Monday, January 9, 2012

Stripper Buffet

     
Good news! Tonight I do a show for the employees of a strip club. Bad news. Tonight I have to do a show for the employees of a strip club



Actually it was a strip club/sports bar. It was in Umatilla Oregon. Businesses in small towns always seem to be combinations. Tire Store/Taxidermy/Meth Lab next to the Gas Station/Casino/Bait Shop. Actually "The Bait Shop" would be a great name for a strip club. Or a sushi restaurant. Or a combination Strip Club/Sushi Restaurant/Sporting Goods Store. This particular sports bar/strip club was just called "The Riverside." Kind of boring. Especially since the Umatilla area is known for growing watermelons. Who wouldn't want to go to a strip club named "Watermelons?" Besides black people I mean.
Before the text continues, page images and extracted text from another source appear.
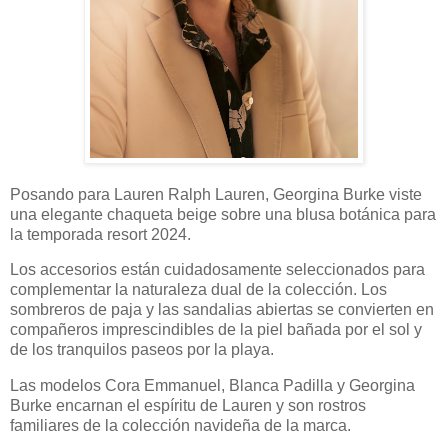
Posando para Lauren Ralph Lauren, Georgina Burke viste
una elegante chaqueta beige sobre una blusa botánica para
la temporada resort 2024.
Los accesorios están cuidadosamente seleccionados para
complementar la naturaleza dual de la colección. Los
sombreros de paja y las sandalias abiertas se convierten en
compañeros imprescindibles de la piel bañada por el sol y
de los tranquilos paseos por la playa.
Las modelos Cora Emmanuel, Blanca Padilla y Georgina
Burke encarnan el espíritu de Lauren y son rostros
familiares de la colección navideña de la marca.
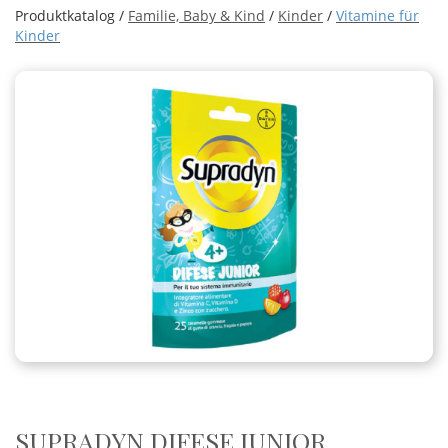
Produktkatalog /
Familie, Baby & Kind
/
Kinder
/
Vitamine für
Kinder
SUPRADYN DIFESE JUNIOR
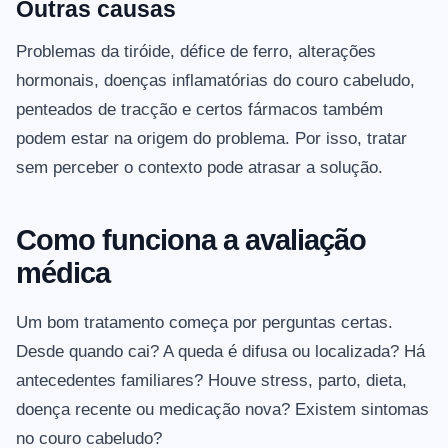
Outras causas
Problemas da tiróide, défice de ferro, alterações
hormonais, doenças inflamatórias do couro cabeludo,
penteados de tracção e certos fármacos também
podem estar na origem do problema. Por isso, tratar
sem perceber o contexto pode atrasar a solução.
Como funciona a avaliação
médica
Um bom tratamento começa por perguntas certas.
Desde quando cai? A queda é difusa ou localizada? Há
antecedentes familiares? Houve stress, parto, dieta,
doença recente ou medicação nova? Existem sintomas
no couro cabeludo?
I've done a lot of shows over the years for the employees of different businesses, but I think I need to start doing more for strip clubs. They were a hell of a lot more fun then the usual Mortgage Company stiffs I have to water my act down for normally. Plus the Mortgage Companies never pay me with $1 bills. So the show was great for the comedy part of my brain anyway. The penis part of my brain left a little disappointed. Who wants  to be at a strip club the night all the dancers are wearing clothes and eating buffet nachos?  That's probably not the first image that pops in your head when you hear the words "Stripper Buffet." I guess it is a more unique story. A lot of people have seen strippers naked. I have even. A lot of people have gotten a lap dance from strippers. I might have, that's not really your business. What may or may not have happened between me and Diamond isn't really your concern. A lot of people have stories about the time they partied with strippers, did coke with strippers, or even had sex with strippers. I haven't done any of those things, but.... I did see strippers eat. That's like seeing a unicorn.
 I guess it's more like seeing a unicorn on a night that it wore really tight jeans over its horn so you just had to take it's word for it that it was actually a unicorn.